┌─ Records for processing

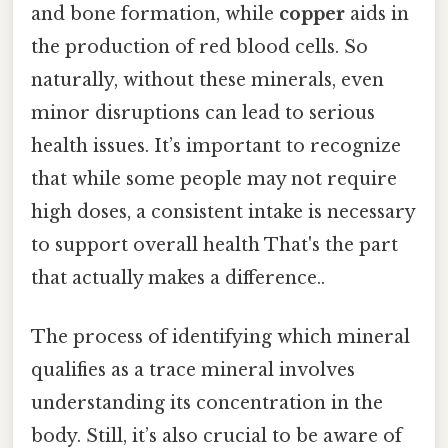
and bone formation, while
copper
aids in
the production of red blood cells. So
naturally, without these minerals, even
minor disruptions can lead to serious
health issues. It’s important to recognize
that while some people may not require
high doses, a consistent intake is necessary
to support overall health That's the part
that actually makes a difference..
The process of identifying which mineral
qualifies as a trace mineral involves
understanding its concentration in the
body. Still, it’s also crucial to be aware of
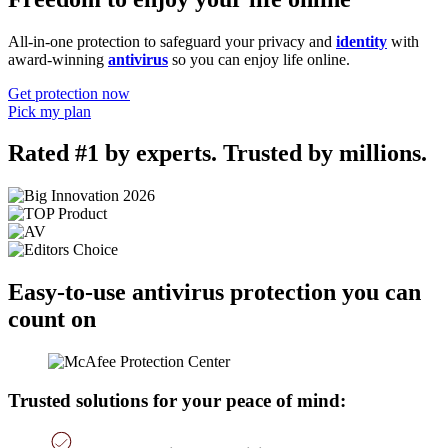
All-in-one protection to safeguard your privacy and
identity
with
award-winning
antivirus
so you can enjoy life online.
Get protection now
Pick my plan
Rated #1 by experts. Trusted by millions.
Easy-to-use antivirus protection you can
count on
Trusted solutions for your peace of mind:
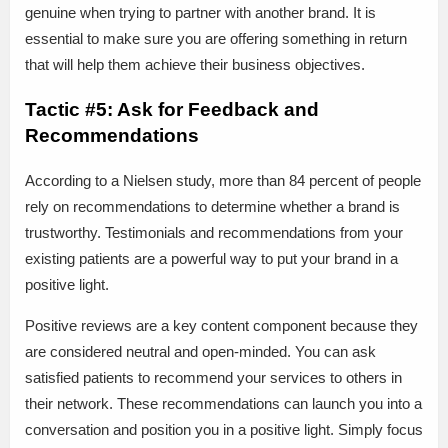
genuine when trying to partner with another brand. It is
essential to make sure you are offering something in return
that will help them achieve their business objectives.
Tactic #5: Ask for Feedback and
Recommendations
According to a Nielsen study, more than 84 percent of people
rely on recommendations to determine whether a brand is
trustworthy. Testimonials and recommendations from your
existing patients are a powerful way to put your brand in a
positive light.
Positive reviews are a key content component because they
are considered neutral and open-minded. You can ask
satisfied patients to recommend your services to others in
their network. These recommendations can launch you into a
conversation and position you in a positive light. Simply focus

└─

• Work task: What is needed is a copy of every line above in which "people" appears.

• Written answer:
that while some people may not require
According to a Nielsen study, more than 84 percent of people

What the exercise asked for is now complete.